Arme Kinder im reichen Bayern?!

12. Dezember 2017 in Im Parlament | Keine Kommentare

Das Armutsrisiko von Alleinerziehenden und Kindern liegt bei 45 Prozent – eine Schande im reichen Bayern! Die CSU sagt: In anderen Bundesländern gibt es doch noch mehr arme Kinder als bei uns. Solche Aussagen regen mich wahnsinnig auf, denn sie bringen uns nicht weiter. Heute gab es eine Debatte über Kinderarmut im Bayerischen Landtag. 

Meine Rede im Plenum dazu

So wollen die Grünen Kinderarmut bekämpfen

Wir Grüne fordern eine armutsfeste und einkommensunabhängige Kindergrundsicherung, in die das bisherige Kindergeld und die steuerlichen Kinderfreibeträge einfließen. Wir wollen das Ehegattensplitting durch die Einführung einer Individualbesteuerung mit erhöhten Grundfreibetrag ersetzen. Damit endet die Benachteiligung von Alleinerziehenden und unverheirateten Paaren im Steuerrecht.
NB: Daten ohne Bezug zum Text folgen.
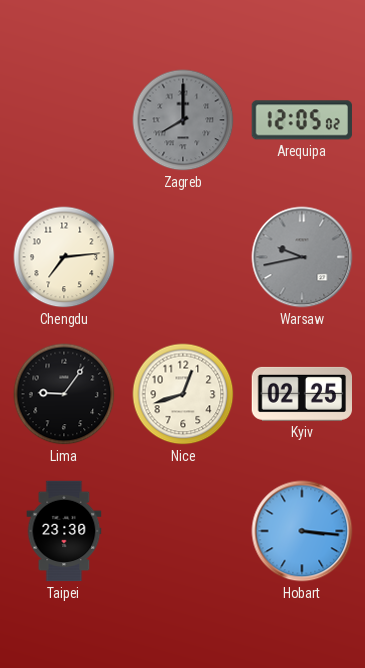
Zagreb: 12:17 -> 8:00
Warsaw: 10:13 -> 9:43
Wir wollen außerdem das Existenzminimum für alle Familien garantieren, über einen Kindergeldbonus für Eltern mit geringem Einkommen. Ebenso braucht es gezielte regionale Konzepte und Programme zur Wirtschafts- und Regionalförderung sowie zum Ausbau der Infrastruktur in besonders strukturschwachen Regionen. Denn unter der CSU-Regierung hat sich sowohl das Armutsrisiko bei Langzeitarbeitslosen, Alleinerziehenden, kinderreichen Familien, Menschen mit Migrationshintergrund und Menschen mit Behinderung in den vergangenen Jahren weiter erhöht, als auch die regionalen Unterschiede in Bayern zugenommen.